Stored items.
·····

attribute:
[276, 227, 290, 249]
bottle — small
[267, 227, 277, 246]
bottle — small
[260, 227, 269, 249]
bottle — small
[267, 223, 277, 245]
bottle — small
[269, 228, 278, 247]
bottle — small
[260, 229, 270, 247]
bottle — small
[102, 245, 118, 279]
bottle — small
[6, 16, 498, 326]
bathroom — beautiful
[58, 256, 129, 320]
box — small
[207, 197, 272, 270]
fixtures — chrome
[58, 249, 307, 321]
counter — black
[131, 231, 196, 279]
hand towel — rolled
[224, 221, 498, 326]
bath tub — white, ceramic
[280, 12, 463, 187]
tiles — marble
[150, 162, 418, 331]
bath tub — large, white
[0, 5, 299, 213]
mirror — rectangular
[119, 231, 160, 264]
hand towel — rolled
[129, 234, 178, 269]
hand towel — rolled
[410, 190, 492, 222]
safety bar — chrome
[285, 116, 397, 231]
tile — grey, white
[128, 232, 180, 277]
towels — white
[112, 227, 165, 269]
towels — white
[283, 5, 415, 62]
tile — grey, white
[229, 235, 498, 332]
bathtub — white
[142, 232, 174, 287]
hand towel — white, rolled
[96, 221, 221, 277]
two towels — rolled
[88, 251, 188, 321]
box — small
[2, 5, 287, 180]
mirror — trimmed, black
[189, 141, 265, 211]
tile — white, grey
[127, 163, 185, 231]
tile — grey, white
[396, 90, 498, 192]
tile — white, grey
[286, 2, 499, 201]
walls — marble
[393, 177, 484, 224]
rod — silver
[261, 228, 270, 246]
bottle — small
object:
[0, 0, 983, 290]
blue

·····

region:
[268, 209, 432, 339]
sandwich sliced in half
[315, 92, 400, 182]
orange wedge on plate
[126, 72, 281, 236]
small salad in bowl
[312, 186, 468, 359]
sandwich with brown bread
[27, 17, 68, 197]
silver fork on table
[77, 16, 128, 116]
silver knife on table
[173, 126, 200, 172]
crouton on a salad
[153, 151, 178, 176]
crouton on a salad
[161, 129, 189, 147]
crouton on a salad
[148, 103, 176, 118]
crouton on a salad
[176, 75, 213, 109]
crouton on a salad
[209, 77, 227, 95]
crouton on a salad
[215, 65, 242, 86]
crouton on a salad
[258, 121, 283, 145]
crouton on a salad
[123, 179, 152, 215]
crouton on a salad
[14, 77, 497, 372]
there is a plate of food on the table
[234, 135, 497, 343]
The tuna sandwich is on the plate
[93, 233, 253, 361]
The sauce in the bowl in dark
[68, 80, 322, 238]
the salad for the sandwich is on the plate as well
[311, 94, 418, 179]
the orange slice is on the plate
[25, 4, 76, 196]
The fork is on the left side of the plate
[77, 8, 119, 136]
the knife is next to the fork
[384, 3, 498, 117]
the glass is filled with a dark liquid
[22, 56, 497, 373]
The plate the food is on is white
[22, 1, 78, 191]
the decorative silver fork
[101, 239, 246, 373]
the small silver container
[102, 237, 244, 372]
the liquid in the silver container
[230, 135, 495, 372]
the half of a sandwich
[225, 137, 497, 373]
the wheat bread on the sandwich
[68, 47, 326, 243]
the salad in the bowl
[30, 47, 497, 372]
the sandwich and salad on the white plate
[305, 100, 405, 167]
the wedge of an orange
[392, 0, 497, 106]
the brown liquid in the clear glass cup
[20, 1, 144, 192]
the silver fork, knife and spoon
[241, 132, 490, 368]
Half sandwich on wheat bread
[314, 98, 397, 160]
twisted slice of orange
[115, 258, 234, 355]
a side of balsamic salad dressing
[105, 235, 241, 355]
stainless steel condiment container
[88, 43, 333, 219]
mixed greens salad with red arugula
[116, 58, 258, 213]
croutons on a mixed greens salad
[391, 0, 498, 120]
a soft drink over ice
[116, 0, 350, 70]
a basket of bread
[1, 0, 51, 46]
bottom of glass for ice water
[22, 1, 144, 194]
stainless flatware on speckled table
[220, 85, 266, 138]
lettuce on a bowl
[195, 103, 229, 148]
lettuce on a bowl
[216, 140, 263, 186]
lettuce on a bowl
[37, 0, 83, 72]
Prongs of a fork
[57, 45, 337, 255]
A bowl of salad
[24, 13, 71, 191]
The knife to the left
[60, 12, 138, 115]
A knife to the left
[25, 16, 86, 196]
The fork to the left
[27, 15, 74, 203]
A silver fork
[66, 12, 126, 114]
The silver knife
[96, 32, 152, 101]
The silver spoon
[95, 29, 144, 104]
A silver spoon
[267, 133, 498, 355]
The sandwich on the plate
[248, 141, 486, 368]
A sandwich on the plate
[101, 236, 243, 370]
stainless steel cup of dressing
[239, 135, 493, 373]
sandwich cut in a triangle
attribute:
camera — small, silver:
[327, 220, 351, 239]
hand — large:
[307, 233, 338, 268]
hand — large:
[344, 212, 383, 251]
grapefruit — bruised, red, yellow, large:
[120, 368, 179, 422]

·····

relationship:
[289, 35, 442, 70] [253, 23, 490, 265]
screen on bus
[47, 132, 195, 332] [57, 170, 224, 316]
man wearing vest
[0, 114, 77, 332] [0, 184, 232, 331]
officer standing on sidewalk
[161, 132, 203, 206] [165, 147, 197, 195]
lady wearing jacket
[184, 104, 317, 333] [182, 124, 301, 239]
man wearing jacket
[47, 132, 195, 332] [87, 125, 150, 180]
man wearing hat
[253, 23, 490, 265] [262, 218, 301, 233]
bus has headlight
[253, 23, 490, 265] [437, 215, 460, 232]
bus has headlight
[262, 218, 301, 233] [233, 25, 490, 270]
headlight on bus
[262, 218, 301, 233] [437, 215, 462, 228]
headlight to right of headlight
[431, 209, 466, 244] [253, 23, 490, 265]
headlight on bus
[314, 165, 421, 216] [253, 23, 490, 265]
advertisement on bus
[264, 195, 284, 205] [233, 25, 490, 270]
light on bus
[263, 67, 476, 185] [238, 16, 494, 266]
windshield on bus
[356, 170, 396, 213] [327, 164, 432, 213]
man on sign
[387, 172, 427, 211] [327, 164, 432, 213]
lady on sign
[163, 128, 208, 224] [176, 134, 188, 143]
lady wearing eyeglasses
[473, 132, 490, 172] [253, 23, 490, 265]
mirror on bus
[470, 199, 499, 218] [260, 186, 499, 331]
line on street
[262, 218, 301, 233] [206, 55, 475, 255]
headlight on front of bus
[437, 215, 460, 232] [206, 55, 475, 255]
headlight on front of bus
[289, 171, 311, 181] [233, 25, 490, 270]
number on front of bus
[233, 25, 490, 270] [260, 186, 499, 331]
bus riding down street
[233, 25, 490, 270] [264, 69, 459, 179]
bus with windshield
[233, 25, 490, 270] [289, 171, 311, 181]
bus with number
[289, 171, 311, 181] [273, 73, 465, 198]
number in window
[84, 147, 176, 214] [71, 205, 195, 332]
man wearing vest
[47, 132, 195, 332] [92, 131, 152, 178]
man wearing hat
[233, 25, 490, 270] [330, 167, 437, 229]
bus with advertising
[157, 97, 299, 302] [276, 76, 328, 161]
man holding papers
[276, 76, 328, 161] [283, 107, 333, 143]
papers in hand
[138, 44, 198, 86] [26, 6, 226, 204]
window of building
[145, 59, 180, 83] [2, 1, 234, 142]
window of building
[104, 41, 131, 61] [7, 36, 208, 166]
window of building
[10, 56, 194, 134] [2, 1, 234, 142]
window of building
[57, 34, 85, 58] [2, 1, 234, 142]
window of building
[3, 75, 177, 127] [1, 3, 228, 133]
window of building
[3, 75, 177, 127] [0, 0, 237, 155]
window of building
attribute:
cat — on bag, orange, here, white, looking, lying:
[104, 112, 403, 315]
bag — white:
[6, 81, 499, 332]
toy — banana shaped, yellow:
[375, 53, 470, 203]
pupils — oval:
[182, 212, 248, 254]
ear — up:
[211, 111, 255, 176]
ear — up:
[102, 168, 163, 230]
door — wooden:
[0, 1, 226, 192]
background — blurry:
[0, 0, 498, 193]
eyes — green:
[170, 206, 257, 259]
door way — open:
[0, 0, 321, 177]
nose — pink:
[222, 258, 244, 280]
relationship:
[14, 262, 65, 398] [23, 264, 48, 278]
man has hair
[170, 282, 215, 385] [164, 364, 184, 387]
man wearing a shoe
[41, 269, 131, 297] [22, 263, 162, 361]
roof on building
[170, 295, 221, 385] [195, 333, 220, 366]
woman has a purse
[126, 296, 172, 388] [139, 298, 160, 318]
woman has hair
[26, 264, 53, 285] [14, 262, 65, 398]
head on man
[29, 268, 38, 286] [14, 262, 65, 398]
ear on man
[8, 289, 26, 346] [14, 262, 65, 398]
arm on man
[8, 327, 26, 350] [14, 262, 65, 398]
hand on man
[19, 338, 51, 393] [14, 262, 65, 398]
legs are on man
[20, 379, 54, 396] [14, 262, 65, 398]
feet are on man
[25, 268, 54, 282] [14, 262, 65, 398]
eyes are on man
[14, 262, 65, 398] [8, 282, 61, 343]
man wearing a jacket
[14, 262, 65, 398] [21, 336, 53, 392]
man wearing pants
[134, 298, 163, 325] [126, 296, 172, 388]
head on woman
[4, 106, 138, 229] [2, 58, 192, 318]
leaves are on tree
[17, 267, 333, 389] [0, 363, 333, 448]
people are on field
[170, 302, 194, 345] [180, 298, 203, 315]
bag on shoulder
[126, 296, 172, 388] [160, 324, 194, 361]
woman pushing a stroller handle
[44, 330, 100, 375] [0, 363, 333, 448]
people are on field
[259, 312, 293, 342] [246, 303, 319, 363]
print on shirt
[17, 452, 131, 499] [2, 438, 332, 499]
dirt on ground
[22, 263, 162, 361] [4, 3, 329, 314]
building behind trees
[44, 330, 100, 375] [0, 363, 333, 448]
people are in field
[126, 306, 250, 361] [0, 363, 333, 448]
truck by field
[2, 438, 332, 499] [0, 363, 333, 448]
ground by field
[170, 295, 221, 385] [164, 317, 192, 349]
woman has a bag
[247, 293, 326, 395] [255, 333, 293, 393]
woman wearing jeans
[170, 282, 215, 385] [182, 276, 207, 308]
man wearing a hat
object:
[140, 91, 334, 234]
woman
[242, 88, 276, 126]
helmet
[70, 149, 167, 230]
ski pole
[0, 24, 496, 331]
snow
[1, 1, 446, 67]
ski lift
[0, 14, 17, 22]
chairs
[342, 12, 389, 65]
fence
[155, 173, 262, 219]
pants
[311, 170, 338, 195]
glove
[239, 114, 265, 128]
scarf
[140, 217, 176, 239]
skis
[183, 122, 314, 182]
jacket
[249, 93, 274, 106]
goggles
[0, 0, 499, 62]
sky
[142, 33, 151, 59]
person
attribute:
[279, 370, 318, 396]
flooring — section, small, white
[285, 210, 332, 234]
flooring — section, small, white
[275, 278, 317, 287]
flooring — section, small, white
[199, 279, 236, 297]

·····

What you will do. Duplicate the listing lines starting at the one containing "[262, 218, 301, 233] [233, 25, 490, 270]" and ending at the one containing "bus with number", both included.

Answer to the exercise.
[262, 218, 301, 233] [233, 25, 490, 270]
headlight on bus
[262, 218, 301, 233] [437, 215, 462, 228]
headlight to right of headlight
[431, 209, 466, 244] [253, 23, 490, 265]
headlight on bus
[314, 165, 421, 216] [253, 23, 490, 265]
advertisement on bus
[264, 195, 284, 205] [233, 25, 490, 270]
light on bus
[263, 67, 476, 185] [238, 16, 494, 266]
windshield on bus
[356, 170, 396, 213] [327, 164, 432, 213]
man on sign
[387, 172, 427, 211] [327, 164, 432, 213]
lady on sign
[163, 128, 208, 224] [176, 134, 188, 143]
lady wearing eyeglasses
[473, 132, 490, 172] [253, 23, 490, 265]
mirror on bus
[470, 199, 499, 218] [260, 186, 499, 331]
line on street
[262, 218, 301, 233] [206, 55, 475, 255]
headlight on front of bus
[437, 215, 460, 232] [206, 55, 475, 255]
headlight on front of bus
[289, 171, 311, 181] [233, 25, 490, 270]
number on front of bus
[233, 25, 490, 270] [260, 186, 499, 331]
bus riding down street
[233, 25, 490, 270] [264, 69, 459, 179]
bus with windshield
[233, 25, 490, 270] [289, 171, 311, 181]
bus with number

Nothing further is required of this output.